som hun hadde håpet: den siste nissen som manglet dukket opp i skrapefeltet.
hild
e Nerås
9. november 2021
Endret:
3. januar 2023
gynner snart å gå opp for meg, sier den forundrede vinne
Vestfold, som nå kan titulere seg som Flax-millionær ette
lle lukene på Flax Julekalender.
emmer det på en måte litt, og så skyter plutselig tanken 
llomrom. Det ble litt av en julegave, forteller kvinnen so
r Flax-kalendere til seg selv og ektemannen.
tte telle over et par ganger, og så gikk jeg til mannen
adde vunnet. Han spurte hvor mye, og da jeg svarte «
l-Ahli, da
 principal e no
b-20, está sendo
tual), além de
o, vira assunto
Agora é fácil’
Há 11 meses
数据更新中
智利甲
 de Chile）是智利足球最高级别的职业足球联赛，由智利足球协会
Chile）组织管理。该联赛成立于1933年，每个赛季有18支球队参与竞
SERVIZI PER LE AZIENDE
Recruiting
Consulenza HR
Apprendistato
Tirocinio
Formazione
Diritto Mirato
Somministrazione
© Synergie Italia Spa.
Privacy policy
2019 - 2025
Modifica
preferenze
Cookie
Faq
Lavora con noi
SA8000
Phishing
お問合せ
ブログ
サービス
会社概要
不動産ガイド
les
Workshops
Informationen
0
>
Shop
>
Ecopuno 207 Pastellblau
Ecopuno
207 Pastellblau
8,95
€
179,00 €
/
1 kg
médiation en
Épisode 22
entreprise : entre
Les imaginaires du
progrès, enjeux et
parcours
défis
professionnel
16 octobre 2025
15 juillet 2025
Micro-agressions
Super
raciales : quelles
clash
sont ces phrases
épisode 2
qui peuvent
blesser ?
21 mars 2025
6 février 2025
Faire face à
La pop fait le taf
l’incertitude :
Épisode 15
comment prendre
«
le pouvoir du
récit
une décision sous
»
══════════════════════════════
Description of the task: Lines wanted from the listing above: the line with "lle lukene på Flax Julekalender." up to and including the line with "21 mars 2025". Please write them out exactly, adding nothing else.

Worked solution:
lle lukene på Flax Julekalender.
emmer det på en måte litt, og så skyter plutselig tanken 
llomrom. Det ble litt av en julegave, forteller kvinnen so
r Flax-kalendere til seg selv og ektemannen.
tte telle over et par ganger, og så gikk jeg til mannen
adde vunnet. Han spurte hvor mye, og da jeg svarte «
l-Ahli, da
 principal e no
b-20, está sendo
tual), além de
o, vira assunto
Agora é fácil’
Há 11 meses
数据更新中
智利甲
 de Chile）是智利足球最高级别的职业足球联赛，由智利足球协会
Chile）组织管理。该联赛成立于1933年，每个赛季有18支球队参与竞
SERVIZI PER LE AZIENDE
Recruiting
Consulenza HR
Apprendistato
Tirocinio
Formazione
Diritto Mirato
Somministrazione
© Synergie Italia Spa.
Privacy policy
2019 - 2025
Modifica
preferenze
Cookie
Faq
Lavora con noi
SA8000
Phishing
お問合せ
ブログ
サービス
会社概要
不動産ガイド
les
Workshops
Informationen
0
>
Shop
>
Ecopuno 207 Pastellblau
Ecopuno
207 Pastellblau
8,95
€
179,00 €
/
1 kg
médiation en
Épisode 22
entreprise : entre
Les imaginaires du
progrès, enjeux et
parcours
défis
professionnel
16 octobre 2025
15 juillet 2025
Micro-agressions
Super
raciales : quelles
clash
sont ces phrases
épisode 2
qui peuvent
blesser ?
21 mars 2025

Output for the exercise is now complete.